In the meeting, you start to go through the presentation. When you get
to slide three, you realize there's a mistake on the slide. A huge one.
And it's your fault. You gave the woman who did the presentation the
wrong information.
Wow. A gut-wrenching situation, huh? It's similar to ones we hear of
all the time. And the reason it happens, more times than not, is because
the person doing the work doesn't know you well enough to proactively
support you.
Take the same scenario... but this time, with a twist.
You're in your hotel, you need the PowerPoint presentation done. You
create the content, and email it to your Virtual Assistant, Jane, with
whom you've worked closely for the past six months. Jane acknowledges
her receipt, and that she'll have it done for you soon.
About an hour later, Jane calls. She says, "Henry, I wanted
to talk with you about slide three. There's a bullet-point
that doesn't make sense to me, given what I know of what you're
working toward with this client. And I'm wondering if you can
look it over with me in case there's an error. I would hate
for there to be any problems with this!"
You look at the content you sent her, and sure enough - there's an error.
You correct it with her, then take a minute to look over the rest of
the content, just to be sure there are no others. Off the phone, you
sigh with relief and gratitude.
Wow. How much value has Jane just created for you?
Because she *knows* you, your work, and what you're trying to accomplish,
she can look at what you've given her and recognize challenges, handling
them before they become big problems for you. And, because you work together
in an on-going relationship, there was no rushing, no fussing, no worrying
about stopping to get money to pay her with - she's really your partner
(in the relationship sense, not the legal) for success.
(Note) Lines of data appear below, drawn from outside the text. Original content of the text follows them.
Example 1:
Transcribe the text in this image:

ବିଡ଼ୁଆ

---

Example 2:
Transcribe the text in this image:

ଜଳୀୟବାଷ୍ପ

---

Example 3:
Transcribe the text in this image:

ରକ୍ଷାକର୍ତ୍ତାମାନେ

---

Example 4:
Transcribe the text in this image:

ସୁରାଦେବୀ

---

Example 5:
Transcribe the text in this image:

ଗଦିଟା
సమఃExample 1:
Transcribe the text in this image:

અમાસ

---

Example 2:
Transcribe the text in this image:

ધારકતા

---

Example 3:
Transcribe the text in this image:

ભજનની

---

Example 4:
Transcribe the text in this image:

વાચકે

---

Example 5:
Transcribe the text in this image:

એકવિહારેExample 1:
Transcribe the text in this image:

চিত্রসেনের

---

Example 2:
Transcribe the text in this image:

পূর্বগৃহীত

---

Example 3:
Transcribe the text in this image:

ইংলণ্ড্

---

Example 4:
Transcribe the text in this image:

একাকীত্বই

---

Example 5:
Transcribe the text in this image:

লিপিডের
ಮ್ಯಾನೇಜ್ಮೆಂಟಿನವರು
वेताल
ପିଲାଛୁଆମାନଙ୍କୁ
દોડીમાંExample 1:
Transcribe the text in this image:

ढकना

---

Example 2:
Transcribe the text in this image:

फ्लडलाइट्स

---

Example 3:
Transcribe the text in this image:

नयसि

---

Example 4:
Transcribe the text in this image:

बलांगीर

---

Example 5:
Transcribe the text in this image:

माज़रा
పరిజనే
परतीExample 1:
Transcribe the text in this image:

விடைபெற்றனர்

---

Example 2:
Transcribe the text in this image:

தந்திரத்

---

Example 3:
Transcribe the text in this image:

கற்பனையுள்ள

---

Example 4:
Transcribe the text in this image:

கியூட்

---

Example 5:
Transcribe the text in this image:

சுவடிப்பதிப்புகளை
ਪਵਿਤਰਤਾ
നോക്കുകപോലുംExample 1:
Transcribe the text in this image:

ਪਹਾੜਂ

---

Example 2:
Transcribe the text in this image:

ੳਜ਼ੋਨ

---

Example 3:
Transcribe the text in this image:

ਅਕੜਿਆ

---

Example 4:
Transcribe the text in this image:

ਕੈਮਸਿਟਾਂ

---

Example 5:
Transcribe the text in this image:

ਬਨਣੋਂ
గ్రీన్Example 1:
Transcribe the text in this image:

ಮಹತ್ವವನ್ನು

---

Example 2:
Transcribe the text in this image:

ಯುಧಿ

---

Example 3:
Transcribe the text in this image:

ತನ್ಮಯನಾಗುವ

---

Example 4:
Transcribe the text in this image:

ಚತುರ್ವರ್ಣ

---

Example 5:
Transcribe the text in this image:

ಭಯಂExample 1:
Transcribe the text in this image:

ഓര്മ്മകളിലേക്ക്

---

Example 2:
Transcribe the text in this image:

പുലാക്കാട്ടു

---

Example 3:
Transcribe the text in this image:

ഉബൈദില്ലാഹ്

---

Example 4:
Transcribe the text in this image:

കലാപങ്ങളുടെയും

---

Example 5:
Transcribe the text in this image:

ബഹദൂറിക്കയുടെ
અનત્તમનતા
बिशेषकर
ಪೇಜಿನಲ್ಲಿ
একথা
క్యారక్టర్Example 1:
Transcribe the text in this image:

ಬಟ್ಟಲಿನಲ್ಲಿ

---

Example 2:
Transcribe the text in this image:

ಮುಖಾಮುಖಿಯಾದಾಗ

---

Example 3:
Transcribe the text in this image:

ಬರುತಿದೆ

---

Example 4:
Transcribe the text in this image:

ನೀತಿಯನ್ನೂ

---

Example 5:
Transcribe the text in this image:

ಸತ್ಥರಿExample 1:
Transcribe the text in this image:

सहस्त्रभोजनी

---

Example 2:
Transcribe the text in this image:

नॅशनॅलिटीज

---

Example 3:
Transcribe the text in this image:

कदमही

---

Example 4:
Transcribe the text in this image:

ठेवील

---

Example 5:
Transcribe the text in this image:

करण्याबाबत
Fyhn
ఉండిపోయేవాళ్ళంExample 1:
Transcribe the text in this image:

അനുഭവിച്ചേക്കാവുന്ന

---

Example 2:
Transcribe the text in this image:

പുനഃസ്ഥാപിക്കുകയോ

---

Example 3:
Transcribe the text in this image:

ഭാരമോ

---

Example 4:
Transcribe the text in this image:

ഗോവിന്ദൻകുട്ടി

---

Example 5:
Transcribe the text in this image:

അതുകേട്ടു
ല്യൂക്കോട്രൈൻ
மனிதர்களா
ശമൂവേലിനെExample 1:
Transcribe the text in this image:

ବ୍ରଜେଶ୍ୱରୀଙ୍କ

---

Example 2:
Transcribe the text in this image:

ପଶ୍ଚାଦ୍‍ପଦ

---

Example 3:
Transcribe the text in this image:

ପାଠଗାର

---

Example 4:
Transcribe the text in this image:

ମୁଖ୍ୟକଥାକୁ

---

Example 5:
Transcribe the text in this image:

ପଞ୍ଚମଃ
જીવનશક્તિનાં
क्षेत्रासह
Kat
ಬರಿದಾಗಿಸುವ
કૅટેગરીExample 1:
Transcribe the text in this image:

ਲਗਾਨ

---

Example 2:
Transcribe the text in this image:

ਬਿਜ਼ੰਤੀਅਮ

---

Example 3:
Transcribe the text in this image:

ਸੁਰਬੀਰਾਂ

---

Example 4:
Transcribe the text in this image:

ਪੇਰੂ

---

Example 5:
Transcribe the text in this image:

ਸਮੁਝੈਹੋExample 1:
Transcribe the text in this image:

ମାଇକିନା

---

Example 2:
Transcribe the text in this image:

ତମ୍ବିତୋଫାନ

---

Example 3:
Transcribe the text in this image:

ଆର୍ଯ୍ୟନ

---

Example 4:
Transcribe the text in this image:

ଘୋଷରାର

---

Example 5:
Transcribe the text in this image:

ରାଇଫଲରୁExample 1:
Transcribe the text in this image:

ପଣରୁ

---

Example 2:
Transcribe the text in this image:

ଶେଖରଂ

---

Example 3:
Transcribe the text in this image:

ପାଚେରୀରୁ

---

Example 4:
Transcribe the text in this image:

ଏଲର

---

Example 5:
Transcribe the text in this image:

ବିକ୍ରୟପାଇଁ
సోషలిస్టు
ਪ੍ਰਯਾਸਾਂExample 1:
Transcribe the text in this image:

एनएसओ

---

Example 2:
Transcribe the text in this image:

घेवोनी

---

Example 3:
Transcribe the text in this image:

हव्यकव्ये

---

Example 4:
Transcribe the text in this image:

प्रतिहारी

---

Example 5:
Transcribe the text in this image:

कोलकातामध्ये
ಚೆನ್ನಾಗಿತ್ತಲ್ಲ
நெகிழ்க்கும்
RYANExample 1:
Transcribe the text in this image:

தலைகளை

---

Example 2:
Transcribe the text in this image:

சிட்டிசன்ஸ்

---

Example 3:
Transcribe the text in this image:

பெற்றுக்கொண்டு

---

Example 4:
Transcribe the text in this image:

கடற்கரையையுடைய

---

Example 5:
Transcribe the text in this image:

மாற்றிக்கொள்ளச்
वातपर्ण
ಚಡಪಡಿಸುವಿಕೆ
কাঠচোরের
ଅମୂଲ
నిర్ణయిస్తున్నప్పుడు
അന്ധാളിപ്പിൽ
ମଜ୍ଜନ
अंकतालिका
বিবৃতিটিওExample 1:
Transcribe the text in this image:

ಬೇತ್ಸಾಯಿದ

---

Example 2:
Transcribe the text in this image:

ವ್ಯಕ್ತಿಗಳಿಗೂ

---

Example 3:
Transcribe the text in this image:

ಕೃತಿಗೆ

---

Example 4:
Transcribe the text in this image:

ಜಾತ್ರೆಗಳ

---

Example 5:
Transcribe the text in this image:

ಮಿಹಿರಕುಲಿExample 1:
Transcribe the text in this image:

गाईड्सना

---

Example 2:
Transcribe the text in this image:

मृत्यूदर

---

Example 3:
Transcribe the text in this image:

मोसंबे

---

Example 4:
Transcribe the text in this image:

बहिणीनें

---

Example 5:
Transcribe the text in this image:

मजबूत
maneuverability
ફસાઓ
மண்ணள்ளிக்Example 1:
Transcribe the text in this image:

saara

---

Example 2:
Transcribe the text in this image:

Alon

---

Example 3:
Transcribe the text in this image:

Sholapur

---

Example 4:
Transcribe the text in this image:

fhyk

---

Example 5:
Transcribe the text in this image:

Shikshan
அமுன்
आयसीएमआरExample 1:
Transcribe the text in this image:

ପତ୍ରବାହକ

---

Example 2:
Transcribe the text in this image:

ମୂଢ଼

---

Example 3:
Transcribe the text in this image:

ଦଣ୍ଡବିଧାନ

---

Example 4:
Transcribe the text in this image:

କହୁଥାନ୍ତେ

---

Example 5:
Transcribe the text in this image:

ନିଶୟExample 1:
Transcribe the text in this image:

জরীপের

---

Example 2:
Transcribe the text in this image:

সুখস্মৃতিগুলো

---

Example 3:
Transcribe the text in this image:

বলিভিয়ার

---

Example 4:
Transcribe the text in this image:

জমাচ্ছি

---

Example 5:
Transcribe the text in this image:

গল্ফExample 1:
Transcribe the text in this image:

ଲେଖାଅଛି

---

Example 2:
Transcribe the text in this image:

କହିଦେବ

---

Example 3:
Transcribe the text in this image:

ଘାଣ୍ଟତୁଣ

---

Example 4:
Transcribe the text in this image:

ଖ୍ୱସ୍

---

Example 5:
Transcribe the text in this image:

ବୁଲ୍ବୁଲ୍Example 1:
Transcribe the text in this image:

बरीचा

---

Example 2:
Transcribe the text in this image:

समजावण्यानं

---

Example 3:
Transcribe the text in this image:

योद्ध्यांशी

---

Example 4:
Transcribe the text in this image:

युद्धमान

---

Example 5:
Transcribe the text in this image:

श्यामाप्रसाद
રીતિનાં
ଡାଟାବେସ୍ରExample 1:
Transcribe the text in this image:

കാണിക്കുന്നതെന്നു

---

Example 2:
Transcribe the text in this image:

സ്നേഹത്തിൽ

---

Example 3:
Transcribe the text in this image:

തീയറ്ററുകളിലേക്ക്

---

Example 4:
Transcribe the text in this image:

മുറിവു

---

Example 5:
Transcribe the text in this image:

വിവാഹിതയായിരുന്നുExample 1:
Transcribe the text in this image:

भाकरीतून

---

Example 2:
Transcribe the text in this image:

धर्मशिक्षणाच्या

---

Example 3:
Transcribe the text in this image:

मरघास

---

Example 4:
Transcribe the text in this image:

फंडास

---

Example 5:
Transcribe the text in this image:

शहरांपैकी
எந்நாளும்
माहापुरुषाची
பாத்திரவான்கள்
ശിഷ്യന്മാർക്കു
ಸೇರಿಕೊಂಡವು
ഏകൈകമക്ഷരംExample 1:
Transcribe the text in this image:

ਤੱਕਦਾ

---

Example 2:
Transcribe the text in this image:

It's true that the tasks of today need to be handled. But the
true value of working with a VA comes as a result of the long-term
and collaborative relationship you create together.
- Professional
VAs want to work virtually.
They like the idea of working without having to see their clients.
Most of them won't ever meet their clients, and of those who
do, most of the meetings will be purely social. If you happen
to live in the same city as your VA, don't expect that she'll
come answer phones for you when someone is out sick, or will
visit once each week to do your paper filing. It's simply not
likely to happen.
- There
are some people who probably shouldn't consider working with
a VA.
If you are controlling, need to micro-manage, have trust issues, aren't
on line, can't understand how or why this would work, live in the urgent,
procrastinate, rush to deadline, aren't organized, want someone at your
beck and call, have a huge ego and can't work in partnership with others,
don't understand the power created in a relationship with a fantastic
assistant, aren't open to learning new ways of working and communicating,
or if you work in a high-pressure field where things run you instead
of the other way around, you probably need an in-person employee, not
a VA.
- Professional
VAs invest heavily in themselves and their businesses, all
for the benefit of their clients.
Professional VAs are life-long learners. They are curious, open, receptive
to new ideas, and they take the time to really hone their craft. Never move
into a relationship with a VA who isn't taking steps to better him/herself.